Abstract: Space-filling curves have been used for decades to study the folding principles of globular proteins, compact polymers, and chromatin. Different types of curves can be distinguished by their folding principles. Random (equilibrium) curves tend to have abundant knots and tangles; on the other hand, crumpled (Hilbert) curves lack knots and tangles. This latter class of curves is thought to be biologically favorable; particularly as models of genome folding in actively dividing cells. Indeed, cell division requires robust segregation of DNA. The present work investigates a new property of space filling curves: the crossing complexity.
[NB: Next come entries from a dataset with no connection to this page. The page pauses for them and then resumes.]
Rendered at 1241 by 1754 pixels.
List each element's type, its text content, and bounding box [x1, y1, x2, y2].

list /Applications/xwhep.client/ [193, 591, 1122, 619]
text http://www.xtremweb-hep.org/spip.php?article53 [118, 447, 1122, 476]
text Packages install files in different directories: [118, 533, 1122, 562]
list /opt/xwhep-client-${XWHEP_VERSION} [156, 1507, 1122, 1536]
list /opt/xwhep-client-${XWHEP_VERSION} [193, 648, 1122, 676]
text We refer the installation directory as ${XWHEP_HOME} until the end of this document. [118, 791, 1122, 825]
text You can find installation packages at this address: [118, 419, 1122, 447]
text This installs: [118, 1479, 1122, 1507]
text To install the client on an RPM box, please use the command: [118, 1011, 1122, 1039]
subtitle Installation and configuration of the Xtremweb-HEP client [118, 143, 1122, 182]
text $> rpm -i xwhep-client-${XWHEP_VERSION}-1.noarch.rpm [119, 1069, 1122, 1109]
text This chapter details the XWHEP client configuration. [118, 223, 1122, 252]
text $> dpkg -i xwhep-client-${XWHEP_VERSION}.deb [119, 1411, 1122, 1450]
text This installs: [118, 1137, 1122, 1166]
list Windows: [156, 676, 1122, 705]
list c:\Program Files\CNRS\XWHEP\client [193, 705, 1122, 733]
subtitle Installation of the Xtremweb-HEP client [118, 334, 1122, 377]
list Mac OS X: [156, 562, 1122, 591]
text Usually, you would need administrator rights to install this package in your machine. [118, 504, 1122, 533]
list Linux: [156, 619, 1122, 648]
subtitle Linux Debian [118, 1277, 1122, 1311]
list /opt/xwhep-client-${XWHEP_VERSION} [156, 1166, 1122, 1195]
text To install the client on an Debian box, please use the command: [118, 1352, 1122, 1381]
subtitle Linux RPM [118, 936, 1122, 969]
Briefly, chain crossings are tallied in the same way that stand breaks and ligations occur during mitosis. Crossing complexity is then compared for equilibrium and Hilbert curves with two main results. First, Hilbert curves limit entanglement between chromosomes. Second, Hilbert curves do not limit entanglement in a rudimentary model of S-phase DNA. Our second result is particularly surprising yet easily rationalized with a geometric argument. The future direction of this work seeks to reconstruct space-filling curves directly from chromosome proximity ligation experiments. A candidate algorithm is discussed. If successful, this will lead to a better understanding of the folding principles that govern the human genome.